Near Space Labs expands high-altitude Earth imagery to Texas and ramps remote deployment

Near Space Labs expands high-altitude Earth imagery to Texas and ramps remote deployment
The ongoing COVID-19 crisis has had a number of unexpected impacts on global economic activity – most of them negative. But the pandemic has also highlighted the need for alternative solutions to challenges where traditional solutions now prove either too costly, or too difficult to do while maintaining good health and safety practices. Near]Space Labs, a startup focused on providing timely, location-specific, high-resolution Earth imaging from balloons in the stratosphere, is one company that has found its model remarkably well-suited to the conditions that have arisen due to the coronavirus crisis.]Near Space Labs is in the process of expanding its offering to Texas, with some imagery already collected, and the team in active conversations with a number of potential customers about subscribing to its imaging services ahead of launching the first full batch of collected imagery by early next month. Adding a new geographic location in the middle of a pandemic required Near Space Labs to move up the development on a way for it to easily ship and deploy its balloon-lofted imaging equipment using remote instruction with local technical talent. It’s now ready to effectively spin up an imaging operation very quickly, basically anywhere in the world, with simple, minimal training to onboard and equip local operators on-demand.
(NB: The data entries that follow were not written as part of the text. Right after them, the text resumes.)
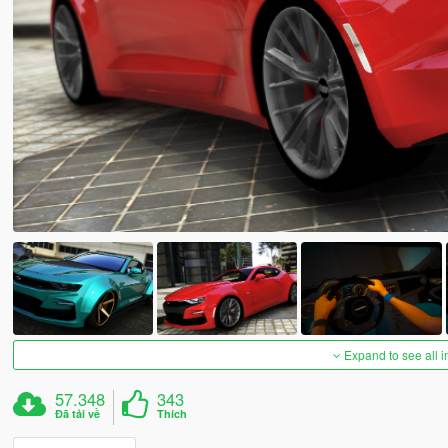
Expand to see all 
57.348
343
Đã tải về
Thích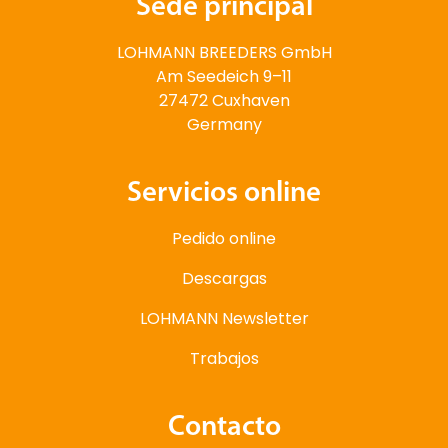
Sede principal
LOHMANN BREEDERS GmbH
Am Seedeich 9–11
27472 Cuxhaven
Germany
Servicios online
Pedido online
Descargas
LOHMANN Newsletter
Trabajos
Contacto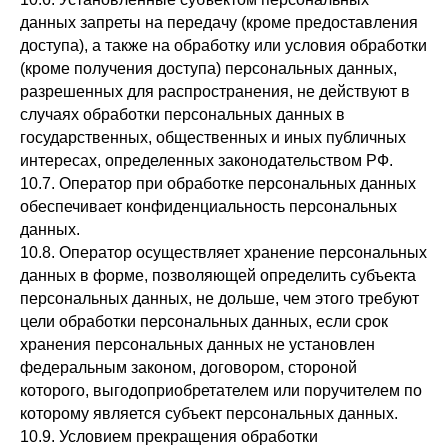
данных запреты на передачу (кроме предоставления
доступа), а также на обработку или условия обработки
(кроме получения доступа) персональных данных,
разрешенных для распространения, не действуют в
случаях обработки персональных данных в
государственных, общественных и иных публичных
интересах, определенных законодательством РФ.
10.7. Оператор при обработке персональных данных
обеспечивает конфиденциальность персональных
данных.
10.8. Оператор осуществляет хранение персональных
данных в форме, позволяющей определить субъекта
персональных данных, не дольше, чем этого требуют
цели обработки персональных данных, если срок
хранения персональных данных не установлен
федеральным законом, договором, стороной
которого, выгодоприобретателем или поручителем по
которому является субъект персональных данных.
10.9. Условием прекращения обработки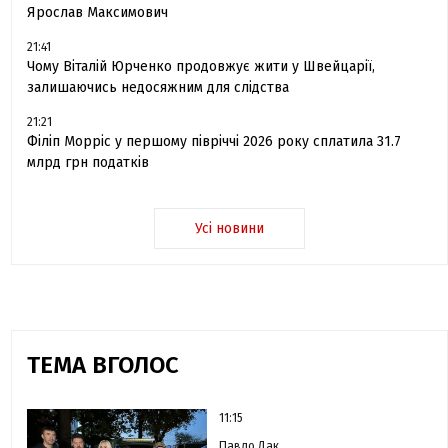
Ярослав Максимович
21:41
Чому Віталій Юрченко продовжує жити у Швейцарії,
залишаючись недосяжним для слідства
21:21
Філіп Морріс у першому півріччі 2026 року сплатила 31.7
млрд грн податків
Усі новини
ТЕМА ВГОЛОС
11:15
Павло Дак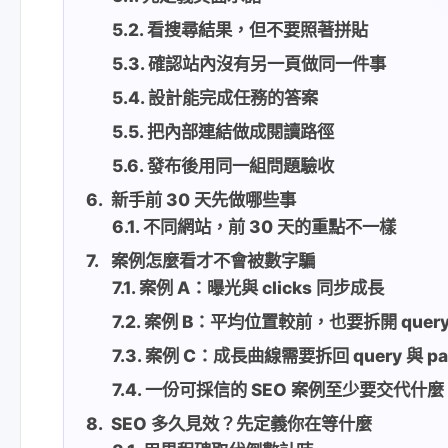
看搜尋結果，但不要照著拼貼
確認站內沒有另一頁做同一件事
設計能完成任務的答案
把內部連結做成閱讀路徑
發布後用同一組問題驗收
新手前 30 天先做哪些事
不同網站，前 30 天的重點不一樣
案例怎麼看才不會被數字騙
案例 A：曝光與 clicks 同步成長
案例 B：平均位置較前，也要拆開 query
案例 C：成長曲線需要拆回 query 與 pa
一份可採信的 SEO 案例至少要交代什麼
SEO 多久見效？先定義你在等什麼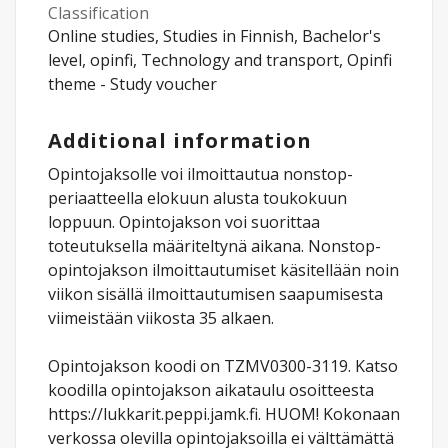
Classification
Online studies, Studies in Finnish, Bachelor's
level, opinfi, Technology and transport, Opinfi
theme - Study voucher
Additional information
Opintojaksolle voi ilmoittautua nonstop-
periaatteella elokuun alusta toukokuun
loppuun. Opintojakson voi suorittaa
toteutuksella määriteltynä aikana. Nonstop-
opintojakson ilmoittautumiset käsitellään noin
viikon sisällä ilmoittautumisen saapumisesta
viimeistään viikosta 35 alkaen.
Opintojakson koodi on TZMV0300-3119. Katso
koodilla opintojakson aikataulu osoitteesta
https://lukkarit.peppi.jamk.fi. HUOM! Kokonaan
verkossa olevilla opintojaksoilla ei välttämättä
“With travel restrictions, we had to figure out how to deploy hardware in a fully remote way,” explained Near Space Labs’ CEO Rema Matevosyan. “That had been a challenge that we wanted to tackle at some point, for our scalability – but instead we had to tackle that ASAP. Today, I’m really proud to say that the Swift, our robotic vehicles, are able to be shipped anywhere on the globe in a small suitcase. And with a few videos and a manual, it’s super easy to train new people to launch.”
Swift is basically a sophisticated camera attached to a balloon that flies between 60,000 and 85,000 feet, with short duration flights that can nonetheless capture up to 270 square miles of imagery at 30 cm per pixel resolution in a single pass. Swift is also designed to be able to go up frequently, making trips as frequently as twice per day, and it’s designed to provide quick turnaround times for processed images, compared to long potential waits for imaging from geosynchronous or even LEO satellites based on orbital schedules, ground station transmission times and other factors.